Okay - think I was a tad off base -
Here is the cosine def used:
cos(a) = V(q) dot V(d) / |V(q)||V(d)|
So the cosine is the query vector dot the document vector divided by the magnitude of the vectors. Classically, |V(q)||V(d)| is a normalization factor that takes the vectors to unit vectors (so you get the real cosine)
This is because the magnitude of a unit vector is 1 be definition.
But we don't care about absolute numbers, just relative numbers (as has been often pointed out) - so the IR guys already fudge this stuff.
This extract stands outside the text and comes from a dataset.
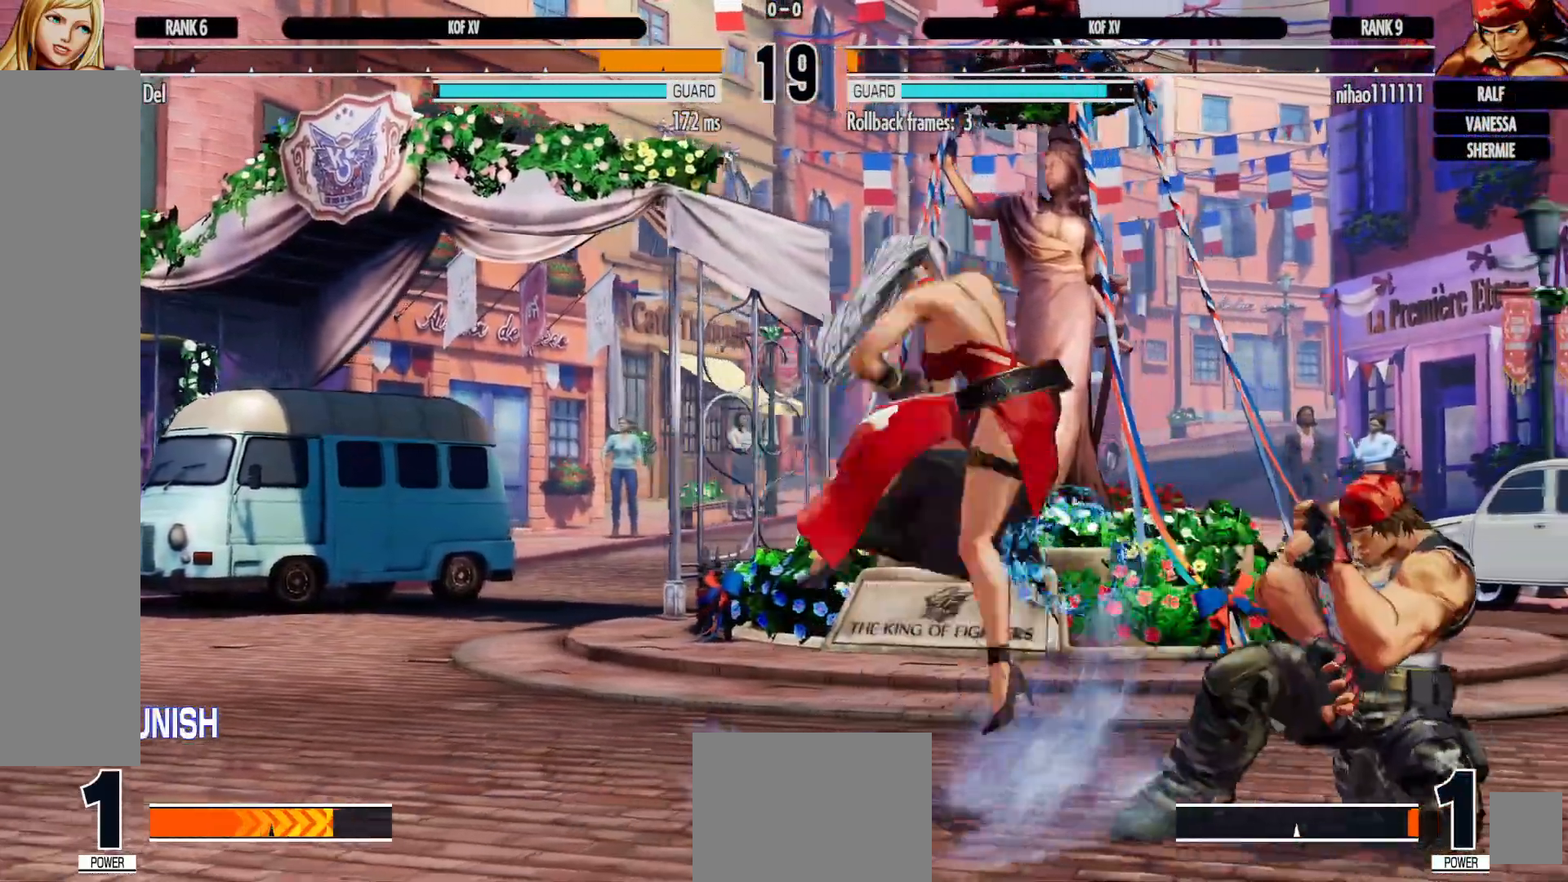
{"buttons": ["X"], "left_stick": "center", "right_stick": "center", "events": [[17, "A", "up"], [67, "DPAD_LEFT", "down"], [150, "DPAD_LEFT", "up"], [167, "A", "down"], [167, "B", "up"], [367, "A", "up"], [417, "X", "down"], [417, "Y", "down"], [483, "Y", "up"]]}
While I thought that the queryNorm correlates to |V(q)||V(d)| before, I was off - its just |V(q)|. |V(d)| is replaced with the document length normalization, a much faster calculation with similar properties - a longer doc would have a larger magnitude most likely. edit not just similar properties - but many times better properties - the standard normalization would not factor in document length at all - it essentially removes it.
So one strategy is just to not normalize query - though the lit i see doing this is very inefficiently calculating the query norm in the inner loop - we are not doing that, and so its not much of an optimization for us.
cos(a) = V(q) dot V(d) / |V(d)| == cos(a) * |V(q)| = v(q) dot v(d)
And it does make queries more comparable (an odd goal I know, but for free?)
Sorry I was a little off earlier - just tried to learn all this myself - and linear alg was years ago - and open book tests lured my younger, more irresponsible self to not go to the classes ...
Anyhow, thats my current understanding - please point out if you know I have something wrong.